*Quoted passage*
>>>
What President Trump doesn’t talk about also reveals much. He rarely tweets about his family. He doesn’t telegraph business decisions. He puts a positive public face on difficult relationships both personal and political by praising his enemy in hopes for a positive outcome. It appears that he likes giving foreign leaders space to disagree and move to a more amenable position to Trump in private.
Congratulations to Emmanuel Macron on his big win today as the next President of France. I look very much forward to working with him!
— Donald J. Trump (@realDonaldTrump) May 7, 2017
I received calls from the President of Mexico and the Prime Minister of Canada asking to renegotiate NAFTA rather than terminate. I agreed..
— Donald J. Trump (@realDonaldTrump) April 27, 2017
Trump also has a rhetorical style where he pushes ideas broadly, sometimes way beyond what it seems he’s willing to accept. This is a typical negotiating technique and one Trump has used repeatedly.
What Donald Trump is not is predictable when backed into a corner. This is in stark contrast to his predecessor.
<<<
*Supplied entries*
>>>
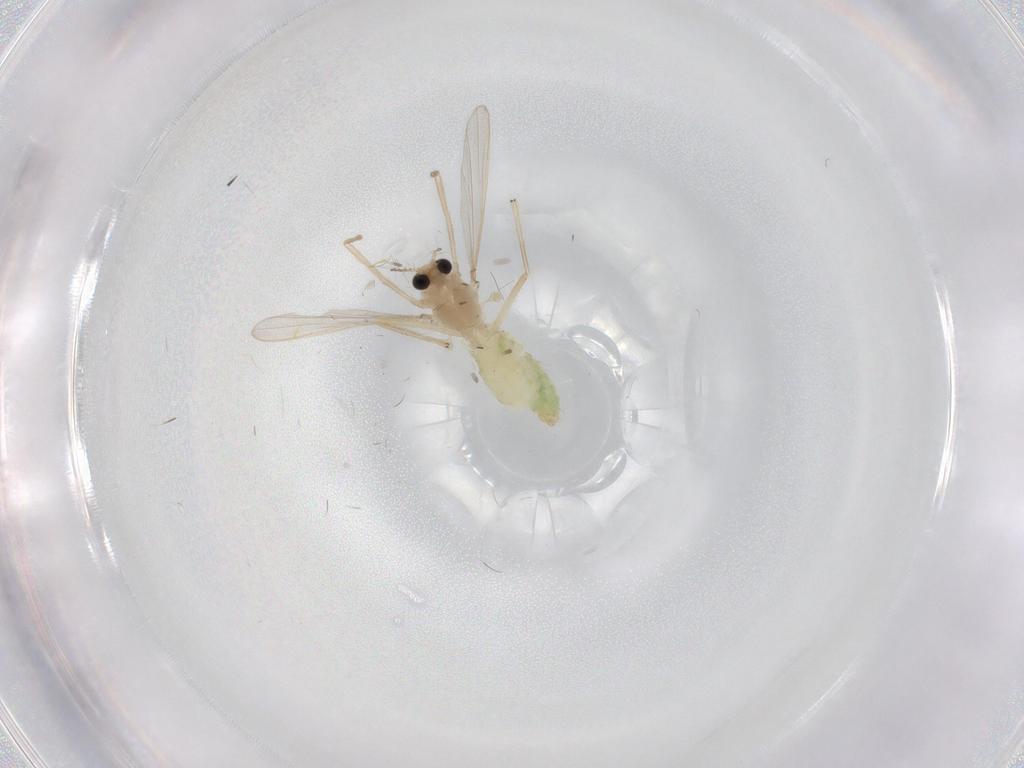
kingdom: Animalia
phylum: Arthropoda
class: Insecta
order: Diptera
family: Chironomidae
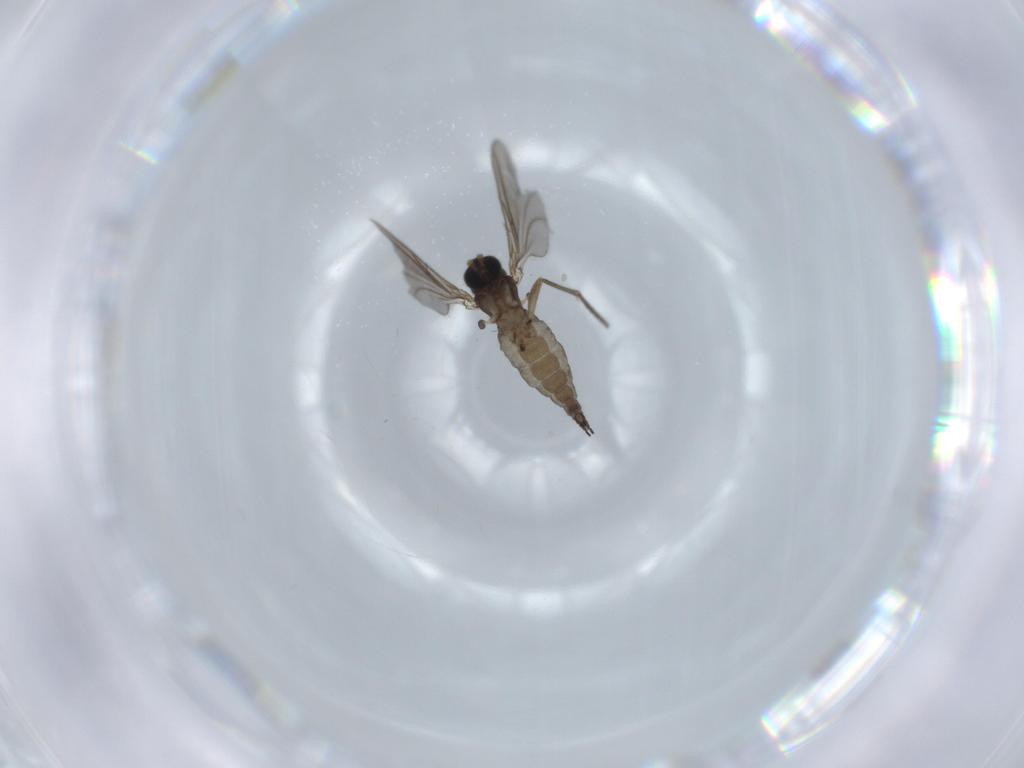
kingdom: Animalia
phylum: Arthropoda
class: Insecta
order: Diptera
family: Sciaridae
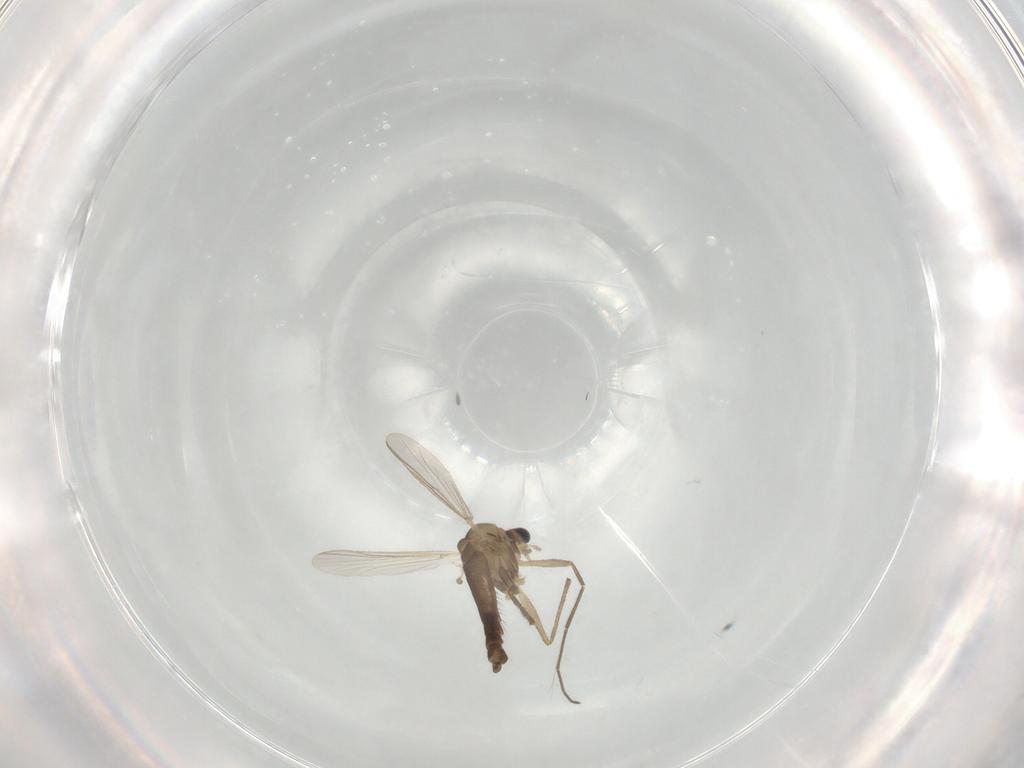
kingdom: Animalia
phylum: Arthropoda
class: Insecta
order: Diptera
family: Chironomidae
<<<
>>>
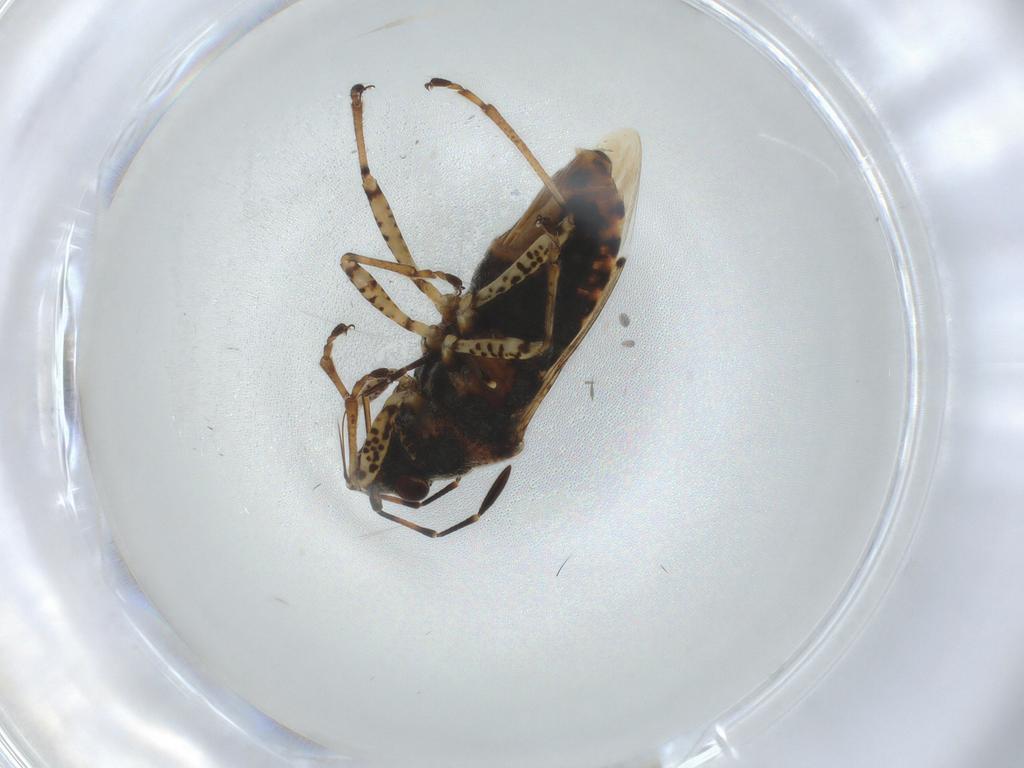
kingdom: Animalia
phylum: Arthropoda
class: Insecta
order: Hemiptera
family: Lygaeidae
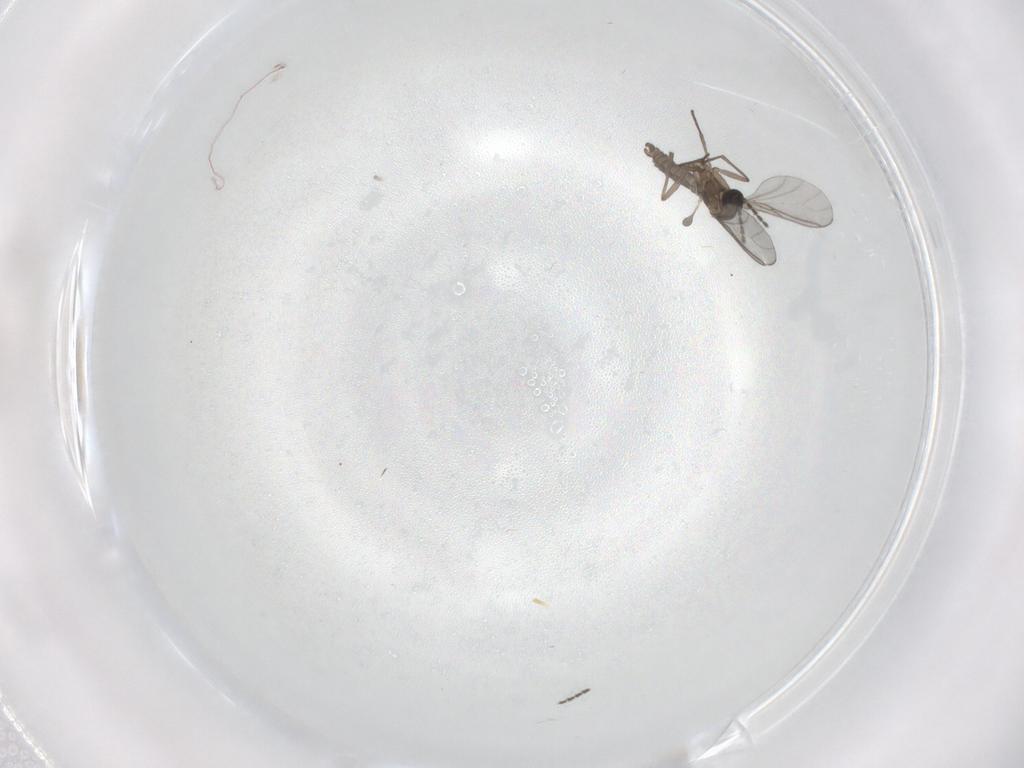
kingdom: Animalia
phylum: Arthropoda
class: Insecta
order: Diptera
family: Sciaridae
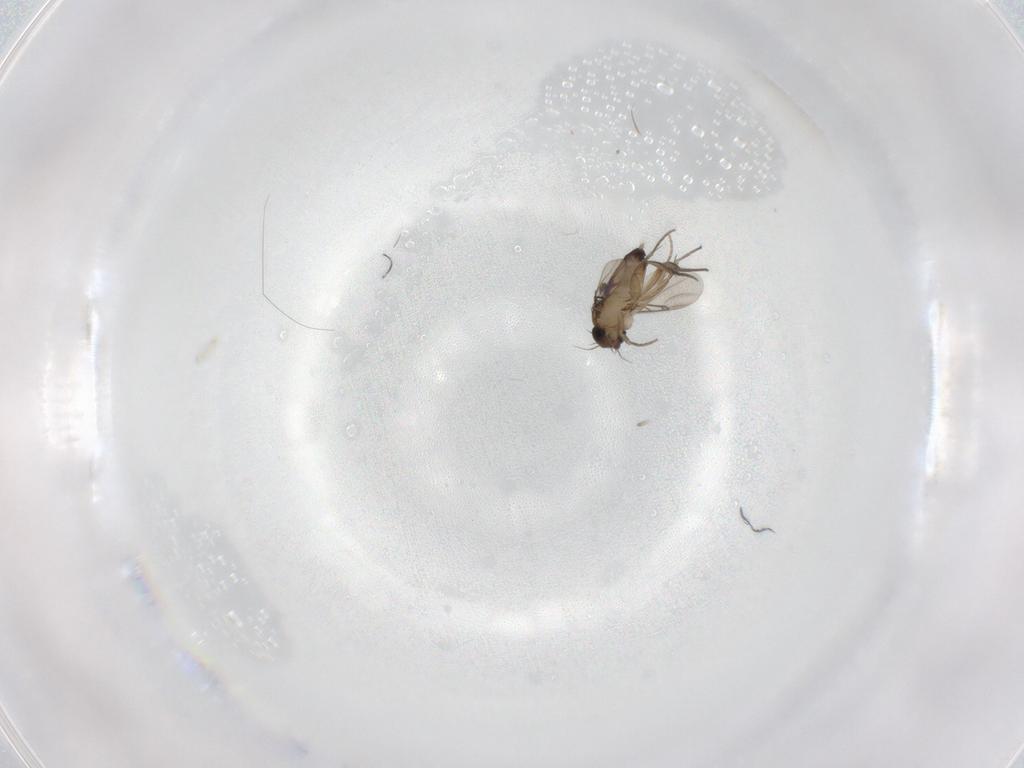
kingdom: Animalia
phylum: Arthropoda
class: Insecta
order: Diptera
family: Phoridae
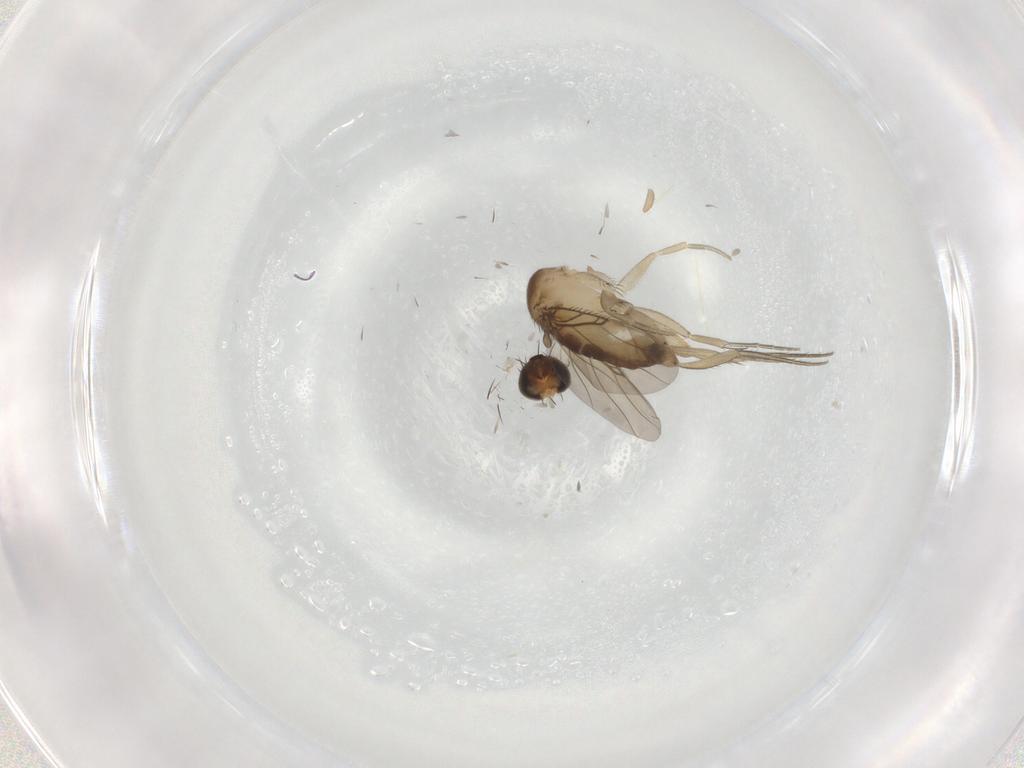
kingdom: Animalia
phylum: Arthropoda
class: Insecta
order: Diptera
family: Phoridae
<<<
*Aim of the exercise*
Answer these questions using the passage on President Trump's messaging.
1. What does the passage say he rarely tweets about?
2. Who called him asking to renegotiate NAFTA rather than terminate it?
3. Who does the passage say he stands in stark contrast to when backed into a corner?

*The answer*
1. His family.
2. The President of Mexico and the Prime Minister of Canada.
3. His predecessor.